The Board’s decision that the Consulate was not required to comply with Massachusetts’s workers’ compensation scheme because it had immunity under the FSIA also seems like an obvious mistake, and indeed, like a non sequitur. The FSIA provides the rules for immunity from suit, that is, immunity from the United States’s jurisdiction to adjudicate. It says nothing about a foreign state’s immunity from the United States’s jurisdiction to prescribe. Except in cases involving diplomatic or consular immunity (which the Trust Fund, wisely, has not argued), “[a] state is not immune from the jurisdiction to prescribe of another state.” Restatement (Third) of the Foreign Relations Law of the United States § 461. This was the issue I noted in Flaherty v. Royal Caribbean a few days ago.

The closest the Trust Fund comes to a sound argument is its claim that the Consulate was not within the personal jurisdiction of the Commonwealth (an odd phrase, which I read to mean “within the personal jurisdiction of a court of the Commonwealth”) because in the circumstances of the case it has foreign sovereign immunity under the FSIA. The issue here is whether the commercial activity exception to FSIA immunity applies.

On this point, I think Ms. Merlini has very strong arguments. Just to summarize the conclusion, I believe the law is clear in cases such as this, where the employee is not a national of the state whose government employs her and where her job could not possibly be categorized as public, governmental, or supervisory. In such cases, the foreign consulate is, in essence, acting as a private employer and is not immune from suits based on that employment, which is a commercial activity in the United States. But we will see.

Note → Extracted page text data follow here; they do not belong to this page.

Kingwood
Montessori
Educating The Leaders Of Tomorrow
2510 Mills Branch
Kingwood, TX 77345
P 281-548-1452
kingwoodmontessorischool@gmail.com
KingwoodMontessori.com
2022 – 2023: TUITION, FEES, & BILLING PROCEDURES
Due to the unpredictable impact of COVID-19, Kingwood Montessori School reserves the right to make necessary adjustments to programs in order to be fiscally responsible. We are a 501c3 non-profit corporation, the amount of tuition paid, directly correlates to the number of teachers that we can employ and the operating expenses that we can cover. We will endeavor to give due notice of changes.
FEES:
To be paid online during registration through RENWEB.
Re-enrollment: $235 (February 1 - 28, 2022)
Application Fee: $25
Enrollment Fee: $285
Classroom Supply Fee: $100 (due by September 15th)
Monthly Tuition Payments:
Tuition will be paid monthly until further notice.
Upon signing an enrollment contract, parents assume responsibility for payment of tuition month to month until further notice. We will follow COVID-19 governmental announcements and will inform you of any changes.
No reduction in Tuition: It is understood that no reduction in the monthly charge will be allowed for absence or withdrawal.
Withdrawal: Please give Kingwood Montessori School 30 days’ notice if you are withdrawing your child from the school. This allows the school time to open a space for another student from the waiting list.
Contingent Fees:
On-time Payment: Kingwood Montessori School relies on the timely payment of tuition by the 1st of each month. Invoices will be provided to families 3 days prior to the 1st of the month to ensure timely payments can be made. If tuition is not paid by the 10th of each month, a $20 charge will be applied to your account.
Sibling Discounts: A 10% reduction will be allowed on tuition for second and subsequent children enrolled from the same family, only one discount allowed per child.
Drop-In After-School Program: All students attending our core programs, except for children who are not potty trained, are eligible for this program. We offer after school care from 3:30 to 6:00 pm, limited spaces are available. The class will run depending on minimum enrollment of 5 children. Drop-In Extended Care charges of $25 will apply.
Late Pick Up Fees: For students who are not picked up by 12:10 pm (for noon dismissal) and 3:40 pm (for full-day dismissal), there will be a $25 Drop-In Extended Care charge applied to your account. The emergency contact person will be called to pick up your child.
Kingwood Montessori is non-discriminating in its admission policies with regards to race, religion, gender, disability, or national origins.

Update (6/30/2106): Unfortunately, the Appeals Court, in a non-precedential decision, affirmed the decision of the Reviewing Board. Its decision rests entirely on the third point—the Trust Fund’s claim that Ms. Merlini was entitled to benefits under a Canadian statute. I believe the court’s decision is substantively incorrect, but the issue of Canadian law was clearly the closest issue in the case. The court did not reach the interesting questions of sovereign immunity. I’m not going to discuss possible next steps here for obvious reasons, but if there are further developments I will let you know.